Problem statement:
Every record below is to be repeated exactly, with the pictures left out.

################

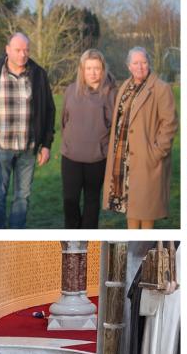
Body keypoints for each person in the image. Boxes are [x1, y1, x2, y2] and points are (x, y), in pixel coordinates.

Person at [0, 32, 55, 228]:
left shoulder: (38, 74)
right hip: (0, 146)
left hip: (28, 148)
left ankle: (16, 231)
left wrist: (46, 145)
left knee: (23, 197)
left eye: (26, 50)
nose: (23, 54)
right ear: (7, 50)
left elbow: (49, 109)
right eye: (18, 50)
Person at [103, 47, 178, 229]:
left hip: (146, 158)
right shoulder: (125, 88)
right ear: (129, 66)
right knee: (131, 207)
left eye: (143, 62)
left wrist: (156, 152)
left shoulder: (160, 88)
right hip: (124, 159)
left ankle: (142, 250)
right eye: (135, 63)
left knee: (146, 210)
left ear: (149, 63)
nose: (140, 67)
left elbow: (170, 123)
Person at [60, 49, 117, 229]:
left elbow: (115, 126)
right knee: (70, 200)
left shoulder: (111, 93)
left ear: (103, 69)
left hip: (97, 158)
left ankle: (89, 236)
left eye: (97, 68)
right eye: (88, 68)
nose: (93, 72)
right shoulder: (71, 91)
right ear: (82, 70)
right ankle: (72, 236)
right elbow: (64, 120)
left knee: (92, 201)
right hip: (71, 157)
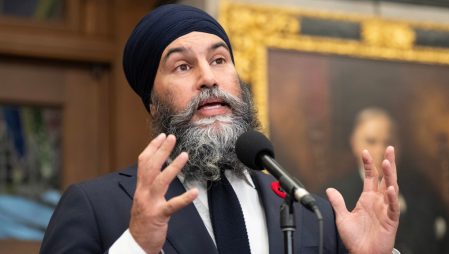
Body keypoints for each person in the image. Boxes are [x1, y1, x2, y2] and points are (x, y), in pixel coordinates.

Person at [40, 4, 400, 254]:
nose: (209, 77)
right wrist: (137, 245)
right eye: (182, 66)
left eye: (219, 60)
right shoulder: (97, 206)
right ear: (152, 102)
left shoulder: (306, 211)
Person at [322, 107, 449, 253]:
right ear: (354, 143)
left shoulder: (422, 190)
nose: (380, 150)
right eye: (371, 141)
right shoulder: (336, 195)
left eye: (388, 142)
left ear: (399, 145)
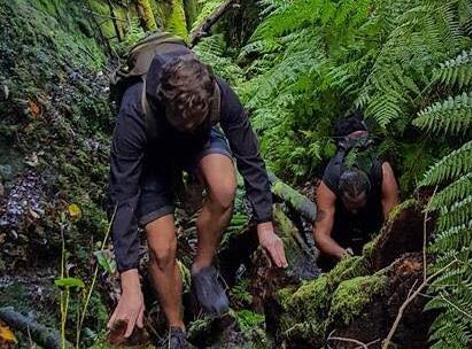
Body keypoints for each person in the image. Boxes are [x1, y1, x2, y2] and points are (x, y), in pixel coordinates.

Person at [106, 34, 287, 348]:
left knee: (224, 187)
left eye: (196, 118)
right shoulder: (135, 109)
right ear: (165, 103)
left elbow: (249, 156)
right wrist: (129, 279)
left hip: (199, 143)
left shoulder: (216, 94)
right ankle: (177, 329)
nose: (189, 123)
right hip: (152, 158)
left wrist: (265, 225)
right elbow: (123, 195)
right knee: (162, 249)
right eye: (183, 119)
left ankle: (203, 267)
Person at [314, 114, 399, 271]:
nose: (355, 209)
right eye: (351, 205)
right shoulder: (330, 181)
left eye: (358, 204)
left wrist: (380, 249)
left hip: (373, 224)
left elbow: (393, 223)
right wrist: (342, 255)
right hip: (341, 232)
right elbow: (320, 235)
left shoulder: (383, 173)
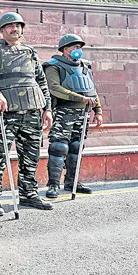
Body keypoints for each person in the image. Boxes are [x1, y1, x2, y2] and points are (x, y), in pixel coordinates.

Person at [0, 12, 54, 215]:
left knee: (31, 156)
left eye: (18, 25)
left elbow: (41, 81)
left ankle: (29, 194)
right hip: (5, 113)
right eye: (10, 26)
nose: (15, 29)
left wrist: (47, 109)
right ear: (2, 30)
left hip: (31, 111)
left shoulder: (30, 52)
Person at [43, 34, 103, 198]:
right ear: (64, 49)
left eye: (79, 47)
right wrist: (80, 98)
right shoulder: (53, 66)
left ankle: (72, 181)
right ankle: (53, 185)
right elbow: (54, 88)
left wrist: (98, 111)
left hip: (82, 113)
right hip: (64, 112)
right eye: (74, 47)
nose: (78, 50)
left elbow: (92, 90)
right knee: (58, 147)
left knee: (76, 147)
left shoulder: (85, 66)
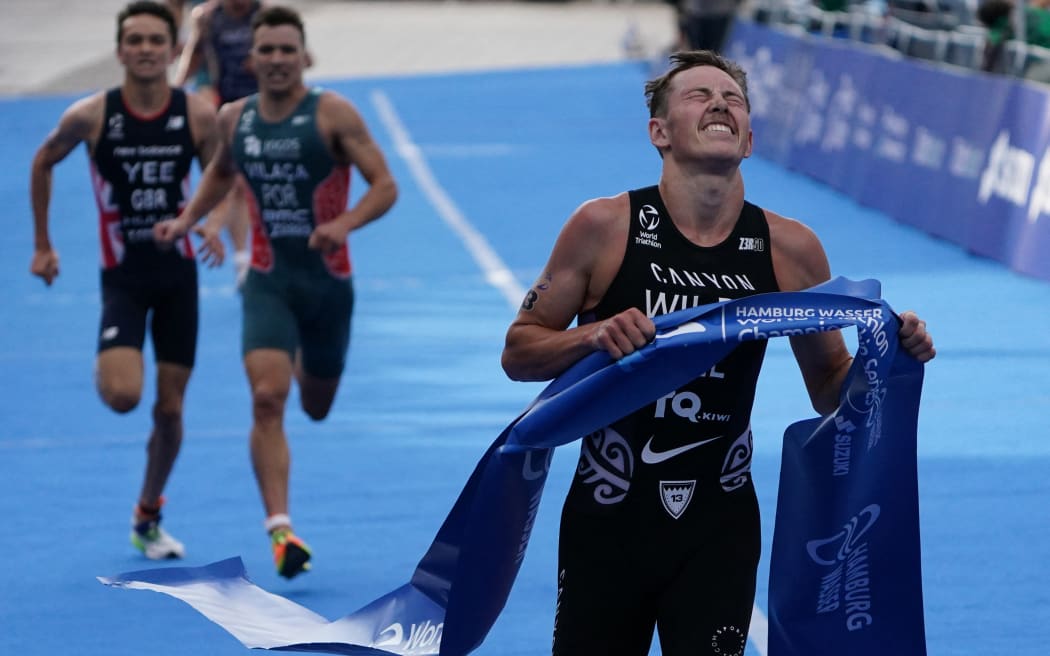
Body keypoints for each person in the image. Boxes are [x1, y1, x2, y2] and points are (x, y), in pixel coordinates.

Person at [500, 50, 936, 656]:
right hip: (608, 519)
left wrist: (888, 362)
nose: (720, 103)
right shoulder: (603, 227)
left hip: (719, 522)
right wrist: (593, 336)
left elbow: (831, 383)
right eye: (698, 95)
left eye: (733, 99)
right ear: (660, 132)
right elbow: (519, 350)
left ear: (750, 139)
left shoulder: (790, 249)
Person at [154, 4, 398, 579]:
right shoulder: (235, 118)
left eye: (288, 49)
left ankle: (304, 365)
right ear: (252, 58)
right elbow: (220, 172)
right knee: (267, 398)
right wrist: (187, 221)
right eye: (267, 50)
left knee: (315, 405)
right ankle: (281, 531)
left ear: (303, 55)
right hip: (267, 281)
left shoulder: (333, 113)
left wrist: (343, 225)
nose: (278, 59)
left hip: (328, 284)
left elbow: (385, 185)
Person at [29, 1, 220, 560]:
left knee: (169, 410)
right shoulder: (91, 116)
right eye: (133, 40)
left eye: (155, 40)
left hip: (178, 278)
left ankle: (148, 513)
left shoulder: (197, 115)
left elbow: (221, 174)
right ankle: (113, 356)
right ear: (119, 50)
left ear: (172, 47)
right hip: (124, 280)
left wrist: (207, 224)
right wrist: (43, 244)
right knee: (122, 396)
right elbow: (43, 160)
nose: (144, 49)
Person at [173, 0, 265, 287]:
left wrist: (262, 62)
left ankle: (269, 245)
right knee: (235, 181)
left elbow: (301, 58)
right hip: (225, 109)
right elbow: (196, 54)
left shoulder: (264, 14)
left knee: (259, 181)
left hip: (263, 107)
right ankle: (242, 259)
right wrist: (174, 90)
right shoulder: (208, 18)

################

Your solution:
Body keypoints for each person in the image. Boxes are [x1, y1, x2, y2] and points are (x, y), in pixel coordinates.

Person at [0, 32, 55, 228]:
left shoulder: (38, 74)
right hip: (0, 146)
left hip: (28, 148)
left ankle: (16, 231)
left wrist: (46, 145)
left knee: (23, 197)
left eye: (26, 50)
nose: (23, 54)
right ear: (7, 50)
left elbow: (49, 109)
right eye: (18, 50)
Person at [103, 47, 178, 229]:
left hip: (146, 158)
right shoulder: (125, 88)
right ear: (129, 66)
right knee: (131, 207)
left eye: (143, 62)
left wrist: (156, 152)
left shoulder: (160, 88)
right hip: (124, 159)
left ankle: (142, 250)
right eye: (135, 63)
left knee: (146, 210)
left ear: (149, 63)
nose: (140, 67)
left elbow: (170, 123)
Person at [60, 49, 117, 229]:
left elbow: (115, 126)
right knee: (70, 200)
left shoulder: (111, 93)
left ear: (103, 69)
left hip: (97, 158)
left ankle: (89, 236)
left eye: (97, 68)
right eye: (88, 68)
nose: (93, 72)
right shoulder: (71, 91)
right ear: (82, 70)
right ankle: (72, 236)
right elbow: (64, 120)
left knee: (92, 201)
right hip: (71, 157)
Body keypoints for each person in the image. Boxes are [x1, y1, x2, y2] and points are (x, y), in pixel coordinates.

Person at [40, 4, 400, 254]:
nose: (209, 77)
right wrist: (137, 245)
right eye: (182, 66)
left eye: (219, 60)
right shoulder: (97, 206)
right ear: (152, 102)
left shoulder: (306, 211)
Person at [322, 107, 449, 253]:
right ear: (354, 143)
left shoulder: (422, 190)
nose: (380, 150)
right eye: (371, 141)
right shoulder: (336, 195)
left eye: (388, 142)
left ear: (399, 145)
Body keypoints for each person in the image. Boxes are [x1, y1, x2, y2] and points are (x, y), in pixel coordinates.

Person at [106, 34, 287, 348]:
left knee: (224, 187)
left eye: (196, 118)
right shoulder: (135, 109)
right ear: (165, 103)
left elbow: (249, 156)
right wrist: (129, 279)
left hip: (199, 143)
left shoulder: (216, 94)
right ankle: (177, 329)
nose: (189, 123)
right hip: (152, 158)
left wrist: (265, 225)
right elbow: (123, 195)
right knee: (162, 249)
right eye: (183, 119)
left ankle: (203, 267)
Person at [314, 114, 399, 271]:
nose: (355, 209)
right eye: (351, 205)
right shoulder: (330, 181)
left eye: (358, 204)
left wrist: (380, 249)
left hip: (373, 224)
left elbow: (393, 223)
right wrist: (342, 255)
right hip: (341, 232)
right elbow: (320, 235)
left shoulder: (383, 173)
Body keypoints for each person in the image. Boxes are [x1, y1, x2, y2] and points are (x, y), in pixel coordinates.

Person at [0, 12, 54, 215]:
left knee: (31, 156)
left eye: (18, 25)
left elbow: (41, 81)
left ankle: (29, 194)
right hip: (5, 113)
right eye: (10, 26)
nose: (15, 29)
left wrist: (47, 109)
right ear: (2, 30)
left hip: (31, 111)
left shoulder: (30, 52)
Person at [43, 34, 103, 198]:
right ear: (64, 49)
left eye: (79, 47)
right wrist: (80, 98)
right shoulder: (53, 66)
left ankle: (72, 181)
right ankle: (53, 185)
right elbow: (54, 88)
left wrist: (98, 111)
left hip: (82, 113)
right hip: (64, 112)
right eye: (74, 47)
nose: (78, 50)
left elbow: (92, 90)
right knee: (58, 147)
left knee: (76, 147)
left shoulder: (85, 66)
Body keypoints for each person in the image. Boxes are [x1, y1, x2, y2] and points are (x, y), in pixel coordinates.

Person at [500, 50, 936, 656]:
right hip: (608, 519)
left wrist: (888, 362)
nose: (720, 103)
right shoulder: (603, 227)
left hip: (719, 522)
right wrist: (593, 336)
left elbow: (831, 383)
right eye: (698, 95)
left eye: (733, 99)
right ear: (660, 132)
right elbow: (519, 350)
left ear: (750, 139)
left shoulder: (790, 249)
Person at [154, 4, 398, 579]:
right shoulder: (235, 118)
left eye: (288, 49)
left ankle: (304, 365)
right ear: (252, 58)
right elbow: (220, 172)
right knee: (267, 398)
right wrist: (187, 221)
right eye: (267, 50)
left knee: (315, 405)
right ankle: (281, 531)
left ear: (303, 55)
right hip: (267, 281)
left shoulder: (333, 113)
left wrist: (343, 225)
nose: (278, 59)
left hip: (328, 284)
left elbow: (385, 185)
Person at [29, 1, 220, 560]:
left knee: (169, 410)
right shoulder: (91, 116)
right eye: (133, 40)
left eye: (155, 40)
left hip: (178, 278)
left ankle: (148, 513)
left shoulder: (197, 115)
left elbow: (221, 174)
right ankle: (113, 356)
right ear: (119, 50)
left ear: (172, 47)
right hip: (124, 280)
left wrist: (207, 224)
right wrist: (43, 244)
right knee: (122, 396)
right elbow: (43, 160)
nose: (144, 49)
Person at [173, 0, 265, 287]:
left wrist: (262, 62)
left ankle: (269, 245)
right knee: (235, 181)
left elbow: (301, 58)
right hip: (225, 109)
right elbow: (196, 54)
left shoulder: (264, 14)
left knee: (259, 181)
left hip: (263, 107)
right ankle: (242, 259)
right wrist: (174, 90)
right shoulder: (208, 18)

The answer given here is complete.